* TASK PROMPT *
Continue the article on child-friendly city planning in Singapore, starting after its last sentence.

* TEXT BLOCK *
Tuesday, July 20, 2010

Want a liveable city? Make it child-friendly first

Refer to the article below about how living in Singapore can be improved.

Singapore not as perfect as it seems, according to urban planning expert

By Tan Hui Yee

SINGAPORE is often cited as one of the world's more liveable cities, but a stroll through Kampong Glam, Little India, Tanjong Pagar and other downtown areas led one visiting expert to a more muted conclusion.

Yes, there is much the Republic is doing right, much the rest of the world can envy, but the country is falling down in one key area - it is not thinking small enough.

Child-sized, to be precise, because cities must first be liveable for kids before they can be liveable for all, according to urban planning consultant Suzanne Crowhurst Lennard, who was in town recently for the World Cities Summit.

And while Singapore is clearly streets ahead in terms of its crime rate, the walks around town she undertook over four days showed up other problems.

She found that traffic in downtown Singapore is a tad too heavy and street- level crossings inadequate for children to wander around on their own.

In her view, a city needs to facilitate such independent access for children if it wants to be truly liveable.

Child-friendly cities thrive because everyone needs fundamentally the same things, like an accessible environment and rich social life. By focusing on meeting the needs of children - one of the most vulnerable and physically weakest groups in the community - the city can get its basics right.

But that does not mean ever more kiddie rides, cartoon murals or playgrounds.

'The ideal play area for children is the city itself,' says Dr Crowhurst Lennard, 65, the founder of the International Making Cities Liveable Council, which is based in Portland, Oregon.

Generally, it is a bad idea to relegate children to just children's facilities because they learn best when able to freely mingle with and observe adults in an everyday setting. And catering to children is not that hard.

'On a simple level, it is a matter of walkability. Children have to be able to get around safely on their own as early as possible and explore their environment.

'That means it has to be safe not only from traffic, but also a good socially safe environment where there are familiar adults along the way who recognise them and speak to them - people of different ages,' she said.

So, buildings, roads, parks and street furniture should be designed to inspire imagination, invite exploration and serve multiple uses.

For example, steps should be comfortable enough to invite seating, walls should be low enough to be 'climbed on, sat on, or walked along', and window ledges and planter ledges should be broad enough to double as seats. Meanwhile, public art should welcome children instead of being plastered with 'no climbing' or 'no touching' signs.

'All kinds of public art should be meaningful and understandable to children. They should tell children about the history and traditions of the city. And they should be able to be played on.'

She cites, as a good example, the bronze sculptures of The River Merchants by local artist Aw Tee Hong, which details the lives of traders by the Singapore River when the island was under colonial rule. Passers-by continually stop to touch the sculptures and clamber on to pose for photographs.

And our bright shiny malls, centre of much of Singapore life? They get a firm thumbs down.

Malls are increasingly becoming meeting spots and teenage hang-outs as they are being planned around transport nodes, but Dr Crowhurst Lennard says they are 'not ideal' as a public space given the restrictions on what can occur there.

Instead, an open, flexible public space does better at engaging young minds.

'It can be used as a market in the morning, for festivals in afternoon and on a quiet (evening), just for sitting out and relating to people...It can be used for a school performance or some kind of local community festival.'

She thinks child-friendly environments make everybody's lives - especially older folk - easier. This is because they have 'very similar needs to children' - like being within walking distance to cafes, shops and libraries or other social nodes where they can interact with people as their social circle shrinks with age.

* SUPPLIED INFORMATION *
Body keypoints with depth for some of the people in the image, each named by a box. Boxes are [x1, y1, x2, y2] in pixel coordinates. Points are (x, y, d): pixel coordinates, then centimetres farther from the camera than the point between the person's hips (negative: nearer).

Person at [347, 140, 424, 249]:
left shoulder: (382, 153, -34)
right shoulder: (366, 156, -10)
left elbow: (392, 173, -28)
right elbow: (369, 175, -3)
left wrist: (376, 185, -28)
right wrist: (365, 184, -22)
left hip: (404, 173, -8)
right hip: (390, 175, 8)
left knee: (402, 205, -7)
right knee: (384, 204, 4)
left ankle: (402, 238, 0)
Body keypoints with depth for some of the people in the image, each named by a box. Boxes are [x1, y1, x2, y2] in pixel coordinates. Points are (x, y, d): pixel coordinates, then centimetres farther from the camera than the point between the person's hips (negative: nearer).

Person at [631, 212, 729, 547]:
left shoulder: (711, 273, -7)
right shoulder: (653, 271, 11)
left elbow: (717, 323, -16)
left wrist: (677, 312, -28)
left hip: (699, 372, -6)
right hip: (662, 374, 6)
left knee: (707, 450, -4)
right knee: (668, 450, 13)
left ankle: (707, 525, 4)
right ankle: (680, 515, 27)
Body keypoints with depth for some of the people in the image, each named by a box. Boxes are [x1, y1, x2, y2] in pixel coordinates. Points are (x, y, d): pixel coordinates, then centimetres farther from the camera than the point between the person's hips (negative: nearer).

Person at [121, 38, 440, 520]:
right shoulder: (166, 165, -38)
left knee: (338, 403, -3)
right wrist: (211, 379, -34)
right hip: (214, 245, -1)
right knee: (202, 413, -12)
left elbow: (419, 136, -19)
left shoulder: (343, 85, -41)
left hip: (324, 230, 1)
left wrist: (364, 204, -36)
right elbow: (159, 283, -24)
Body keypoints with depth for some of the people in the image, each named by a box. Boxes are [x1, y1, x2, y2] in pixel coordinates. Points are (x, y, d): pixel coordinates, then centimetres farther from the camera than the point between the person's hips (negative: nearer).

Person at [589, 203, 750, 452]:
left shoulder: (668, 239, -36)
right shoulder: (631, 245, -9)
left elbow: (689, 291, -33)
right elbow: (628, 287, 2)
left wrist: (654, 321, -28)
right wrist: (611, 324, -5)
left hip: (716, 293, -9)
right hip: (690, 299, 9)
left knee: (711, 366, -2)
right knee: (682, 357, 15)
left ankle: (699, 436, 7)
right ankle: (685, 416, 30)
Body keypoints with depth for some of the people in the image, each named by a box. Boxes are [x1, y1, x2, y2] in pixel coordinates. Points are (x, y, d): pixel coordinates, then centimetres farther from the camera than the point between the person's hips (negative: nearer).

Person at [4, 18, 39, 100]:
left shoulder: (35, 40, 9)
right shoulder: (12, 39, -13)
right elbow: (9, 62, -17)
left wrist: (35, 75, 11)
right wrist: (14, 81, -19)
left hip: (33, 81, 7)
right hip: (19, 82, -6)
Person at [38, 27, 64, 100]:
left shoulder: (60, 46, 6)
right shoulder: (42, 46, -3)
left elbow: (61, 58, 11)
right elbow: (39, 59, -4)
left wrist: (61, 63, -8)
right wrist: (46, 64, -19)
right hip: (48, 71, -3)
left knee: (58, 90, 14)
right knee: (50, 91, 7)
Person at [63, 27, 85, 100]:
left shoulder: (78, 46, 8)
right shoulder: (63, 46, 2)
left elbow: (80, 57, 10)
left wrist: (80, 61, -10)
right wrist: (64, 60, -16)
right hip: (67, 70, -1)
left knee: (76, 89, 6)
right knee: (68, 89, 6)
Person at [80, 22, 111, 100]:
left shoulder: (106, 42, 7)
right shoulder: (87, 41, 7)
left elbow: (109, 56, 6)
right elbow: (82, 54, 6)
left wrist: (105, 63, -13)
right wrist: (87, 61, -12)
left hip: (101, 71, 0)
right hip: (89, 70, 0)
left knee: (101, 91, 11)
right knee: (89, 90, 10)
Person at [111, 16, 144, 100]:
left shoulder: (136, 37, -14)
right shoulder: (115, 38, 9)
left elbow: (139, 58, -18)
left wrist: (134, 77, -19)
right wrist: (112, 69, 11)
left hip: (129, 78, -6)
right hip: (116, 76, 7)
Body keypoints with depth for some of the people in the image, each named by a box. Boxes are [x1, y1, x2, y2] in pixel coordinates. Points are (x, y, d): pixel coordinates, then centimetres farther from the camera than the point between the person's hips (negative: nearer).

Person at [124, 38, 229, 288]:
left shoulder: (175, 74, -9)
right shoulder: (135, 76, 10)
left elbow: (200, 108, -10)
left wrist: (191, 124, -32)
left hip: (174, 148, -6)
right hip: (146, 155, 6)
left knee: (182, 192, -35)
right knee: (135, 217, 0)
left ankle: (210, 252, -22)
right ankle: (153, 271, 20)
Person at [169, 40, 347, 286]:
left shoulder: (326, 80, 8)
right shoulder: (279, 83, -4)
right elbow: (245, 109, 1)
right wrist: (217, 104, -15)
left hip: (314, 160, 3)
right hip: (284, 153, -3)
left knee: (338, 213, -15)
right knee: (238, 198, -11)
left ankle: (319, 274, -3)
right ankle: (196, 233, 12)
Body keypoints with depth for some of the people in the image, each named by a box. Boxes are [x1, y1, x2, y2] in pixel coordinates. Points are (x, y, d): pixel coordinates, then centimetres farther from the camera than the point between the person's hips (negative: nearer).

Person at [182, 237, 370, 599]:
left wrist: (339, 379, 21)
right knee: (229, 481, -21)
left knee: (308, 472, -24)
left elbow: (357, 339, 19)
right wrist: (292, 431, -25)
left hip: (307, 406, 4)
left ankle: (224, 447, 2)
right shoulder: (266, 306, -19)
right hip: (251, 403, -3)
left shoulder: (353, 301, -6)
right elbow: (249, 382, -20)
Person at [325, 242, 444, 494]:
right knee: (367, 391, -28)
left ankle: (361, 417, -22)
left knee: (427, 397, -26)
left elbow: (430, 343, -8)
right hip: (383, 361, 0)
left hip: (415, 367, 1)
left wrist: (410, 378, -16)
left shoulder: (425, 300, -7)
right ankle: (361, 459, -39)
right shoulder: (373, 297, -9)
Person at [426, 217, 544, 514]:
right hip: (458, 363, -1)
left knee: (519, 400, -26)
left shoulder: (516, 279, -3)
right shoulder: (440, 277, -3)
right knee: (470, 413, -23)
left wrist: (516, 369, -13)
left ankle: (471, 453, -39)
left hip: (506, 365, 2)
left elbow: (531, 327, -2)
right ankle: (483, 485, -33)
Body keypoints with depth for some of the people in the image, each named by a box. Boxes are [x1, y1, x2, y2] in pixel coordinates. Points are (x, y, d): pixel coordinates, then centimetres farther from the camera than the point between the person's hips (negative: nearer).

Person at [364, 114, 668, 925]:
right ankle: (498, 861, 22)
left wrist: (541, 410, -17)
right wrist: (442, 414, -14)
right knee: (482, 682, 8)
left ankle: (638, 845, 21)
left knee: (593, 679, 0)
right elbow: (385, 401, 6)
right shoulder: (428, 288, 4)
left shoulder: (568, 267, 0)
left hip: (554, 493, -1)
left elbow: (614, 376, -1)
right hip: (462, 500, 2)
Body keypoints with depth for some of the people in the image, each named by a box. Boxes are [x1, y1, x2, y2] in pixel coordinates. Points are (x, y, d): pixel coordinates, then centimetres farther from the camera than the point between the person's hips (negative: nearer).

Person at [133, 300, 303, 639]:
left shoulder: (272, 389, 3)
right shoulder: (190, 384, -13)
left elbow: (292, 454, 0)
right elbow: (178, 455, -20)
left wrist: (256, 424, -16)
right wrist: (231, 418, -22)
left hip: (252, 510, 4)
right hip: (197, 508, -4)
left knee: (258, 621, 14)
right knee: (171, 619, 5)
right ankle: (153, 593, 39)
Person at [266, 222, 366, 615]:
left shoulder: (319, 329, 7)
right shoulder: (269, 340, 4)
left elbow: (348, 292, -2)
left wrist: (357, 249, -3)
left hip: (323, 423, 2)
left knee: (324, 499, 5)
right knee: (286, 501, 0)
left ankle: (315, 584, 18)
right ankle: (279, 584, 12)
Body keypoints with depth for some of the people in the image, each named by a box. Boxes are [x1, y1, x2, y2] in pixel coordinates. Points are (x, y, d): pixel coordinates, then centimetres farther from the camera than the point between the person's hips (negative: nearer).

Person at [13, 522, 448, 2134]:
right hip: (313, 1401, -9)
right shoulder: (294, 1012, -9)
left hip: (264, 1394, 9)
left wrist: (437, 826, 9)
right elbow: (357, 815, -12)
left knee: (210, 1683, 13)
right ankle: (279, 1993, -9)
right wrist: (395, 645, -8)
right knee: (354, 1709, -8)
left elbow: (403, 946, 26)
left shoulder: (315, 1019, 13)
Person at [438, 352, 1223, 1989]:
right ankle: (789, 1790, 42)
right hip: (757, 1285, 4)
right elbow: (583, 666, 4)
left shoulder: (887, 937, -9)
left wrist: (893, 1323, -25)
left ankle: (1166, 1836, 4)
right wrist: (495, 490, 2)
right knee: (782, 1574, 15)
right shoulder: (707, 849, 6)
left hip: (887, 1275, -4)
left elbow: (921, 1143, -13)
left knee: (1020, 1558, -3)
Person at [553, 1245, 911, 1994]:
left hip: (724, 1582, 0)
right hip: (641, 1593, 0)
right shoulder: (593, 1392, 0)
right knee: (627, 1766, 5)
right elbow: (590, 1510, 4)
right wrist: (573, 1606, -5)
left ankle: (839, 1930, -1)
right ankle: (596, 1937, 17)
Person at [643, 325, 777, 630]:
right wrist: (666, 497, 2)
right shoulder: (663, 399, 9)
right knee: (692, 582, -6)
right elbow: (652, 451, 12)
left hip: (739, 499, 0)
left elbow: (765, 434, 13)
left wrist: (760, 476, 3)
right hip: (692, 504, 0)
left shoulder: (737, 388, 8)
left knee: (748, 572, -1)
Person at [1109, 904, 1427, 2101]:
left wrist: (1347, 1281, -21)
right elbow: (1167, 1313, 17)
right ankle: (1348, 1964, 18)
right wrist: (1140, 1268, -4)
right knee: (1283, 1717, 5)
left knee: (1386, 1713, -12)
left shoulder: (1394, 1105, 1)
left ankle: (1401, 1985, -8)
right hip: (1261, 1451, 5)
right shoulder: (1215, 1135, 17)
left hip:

* EXERCISE RESULT *
Yet, the quality of social life is all too often overlooked by city planners too engrossed with the hardware of their cities. 'Liveability' is regularly confused with 'standard of living', she says.

The latter refers to better health care, educational standards and a more comfortable environment that comes with higher incomes.

Meanwhile, liveability 'has more to do with quality of everyday social life, the interactions that we have every day and the quality of those interactions'.

In her view, a poor neighbourhood with abysmal sanitation could have a socially richer quality of life than a wealthier one with its plumbing systems in order.

'The trick is to try to figure out how to reclaim that rich social life and still keep our high standards of living,' she says.

Some cities get it right, although the one she cited might surprise - the seething tourist hot spot of Venice. Yet she notes that the 'museum city' actually hosts rich social networks supported by gracious infrastructure.

'While some people are richer, some poorer, they live side by side, everyone takes the same public transit and walks the same streets,' she says.

These social networks are based on Venetians' own home campo - the square they grew up in or live in - rather than their job or status.

The networks are strengthened by their shared memories of the city as well as the stories that collect around its landmarks.

'A community exists only when people know each others' stories. I would have to know all about you, where you grew up, what your childhood was like, who your parents were and who you played with in order for me to feel that I were part of your community or you were part of my community'.

Parents expand this community when they share memories of the city with their children. But the task becomes 'much harder' when the cityscape changes very fast - as it does in Singapore. The loss of a social landmark, like a long-reigning coffee shop, would then feel like a 'death in the family'.

She feels cities must have continuity in some measure: '(You need) social life that children take part in as they get to know their city.'

Ideally, a city should also have mixed-use environments, old and young from all walks of life working and playing in the same district. Such an integrated concept is regaining currency as urban planners realise the fallacy of zoning regulations that create buzzing business districts by day and dead zones by night.

In the United States, where middle-class families spent decades fleeing the cities for the suburbs, people are 'realising they have to bring the population back to the downtown area, and people are beginning to move back'.

'(People) want to be within walking distance of cafes and restaurants and nightlife and the resources of the city,' she says. 'This will be a trend for the future.'

The growing complaint in Singapore that only the well-off can afford to live within or close to the city as homes are so expensive gets a sympathetic response.

'That is not a good solution,' she declares, as it creates a rather skewed environment.

She thinks housing quotas for different income groups could help right the balance in the same way the Housing Board sets quotas for ethnic groups in each block and precinct.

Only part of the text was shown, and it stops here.